If I can see the meltdown coming, I may be able to get him to a safe place (like his room) where he can explode in private. It’s easier on whoever else is in the house, and it’s easier on him, too, because he will be protected from all input.*
Meanwhile, I look back to root cause. Again, whatever triggered the meltdown is not the same thing. He melted down because he ran out of tokens. I need to figure out why he ran out of tokens. That is the root cause of the meltdown. When he was melting down constantly because school was costing him too many tokens, we changed how he does school. If I realize that I forgot to give him an afternoon snack, I get one ready and add a reminder to my daily to-do list so I won’t forget again. If I’m not sure why he ran out of tokens, I have to figure it out. In any case, I reduce demands on him until we regain balance.
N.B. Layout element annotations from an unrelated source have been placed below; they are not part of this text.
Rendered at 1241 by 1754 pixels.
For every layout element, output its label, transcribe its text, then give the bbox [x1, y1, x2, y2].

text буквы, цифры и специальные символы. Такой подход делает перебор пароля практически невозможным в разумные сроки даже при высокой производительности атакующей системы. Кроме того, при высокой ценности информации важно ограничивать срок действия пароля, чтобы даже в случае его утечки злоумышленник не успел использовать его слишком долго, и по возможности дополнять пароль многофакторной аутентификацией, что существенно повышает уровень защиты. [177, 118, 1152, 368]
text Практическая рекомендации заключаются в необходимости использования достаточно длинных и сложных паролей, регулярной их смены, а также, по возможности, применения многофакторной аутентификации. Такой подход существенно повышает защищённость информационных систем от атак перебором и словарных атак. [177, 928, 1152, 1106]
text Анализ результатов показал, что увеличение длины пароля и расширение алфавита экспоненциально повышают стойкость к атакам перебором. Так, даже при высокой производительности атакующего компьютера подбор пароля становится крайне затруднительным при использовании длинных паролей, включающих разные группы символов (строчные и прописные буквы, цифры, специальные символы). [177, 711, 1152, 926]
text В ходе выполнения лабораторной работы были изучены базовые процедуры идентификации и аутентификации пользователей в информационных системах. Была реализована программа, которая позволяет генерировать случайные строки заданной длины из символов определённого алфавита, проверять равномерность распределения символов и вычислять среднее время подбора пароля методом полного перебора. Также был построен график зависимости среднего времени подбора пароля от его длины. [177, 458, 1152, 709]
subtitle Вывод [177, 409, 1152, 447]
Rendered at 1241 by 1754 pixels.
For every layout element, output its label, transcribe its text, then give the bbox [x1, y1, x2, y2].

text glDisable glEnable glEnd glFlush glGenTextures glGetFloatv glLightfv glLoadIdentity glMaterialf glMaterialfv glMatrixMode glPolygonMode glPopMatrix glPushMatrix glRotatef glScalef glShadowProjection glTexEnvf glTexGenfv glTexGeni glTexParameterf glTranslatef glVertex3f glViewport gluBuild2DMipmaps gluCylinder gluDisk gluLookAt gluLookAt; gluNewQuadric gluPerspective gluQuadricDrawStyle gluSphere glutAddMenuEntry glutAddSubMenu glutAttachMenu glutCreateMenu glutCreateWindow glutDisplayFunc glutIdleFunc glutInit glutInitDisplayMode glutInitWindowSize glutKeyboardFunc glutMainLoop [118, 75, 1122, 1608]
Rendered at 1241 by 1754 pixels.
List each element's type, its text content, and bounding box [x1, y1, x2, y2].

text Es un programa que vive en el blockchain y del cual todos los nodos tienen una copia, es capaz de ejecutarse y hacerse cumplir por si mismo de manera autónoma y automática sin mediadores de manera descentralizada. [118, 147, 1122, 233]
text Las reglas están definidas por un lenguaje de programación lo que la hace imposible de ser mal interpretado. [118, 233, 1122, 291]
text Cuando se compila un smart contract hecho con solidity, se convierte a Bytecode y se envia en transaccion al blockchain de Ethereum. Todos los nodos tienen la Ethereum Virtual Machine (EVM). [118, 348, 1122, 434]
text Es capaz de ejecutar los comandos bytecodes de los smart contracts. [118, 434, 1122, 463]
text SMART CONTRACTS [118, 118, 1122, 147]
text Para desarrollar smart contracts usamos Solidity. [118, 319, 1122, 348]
Meltdowns hurt. No one wants to have them. They are painful and stressful for the people experiencing them, whether they are the ones having a meltdown or the ones present during someone else’s meltdown. It takes time to recover from them. I believe it is crucial for the health of an autistic person to keep them to a minimum. (I should note that adults have meltdowns too and the same concepts apply.)
Avoiding meltdown triggers just leads to me walking on eggshells around my son, avoiding an ever-growing list of things that took his last token while not actually reducing meltdowns. Looking for root cause, and using it to structure our lives in a way that maintains token balance, has been far more helpful. Plus, Nick is learning to understand root cause so that eventually he will be able to manage his own meltdown prevention.
Once upon a time, I thought that by “allowing” meltdown behavior, I was reinforcing it and thereby encouraging more of it. I tried to stop every meltdown in its tracks, and he was having meltdowns every day.
Now, I focus on prevention. If that fails and they happen anyway, I do nothing to try to stop them. The result is that meltdowns are now much less frequent in my house. Once again, the solution was to flip my thinking around.
*Self-injurious behaviors add another aspect to the meltdown and affect the balance between disengaging and keeping the child safe. This post presumes the meltdown behavior is not dangerous to the child or other people.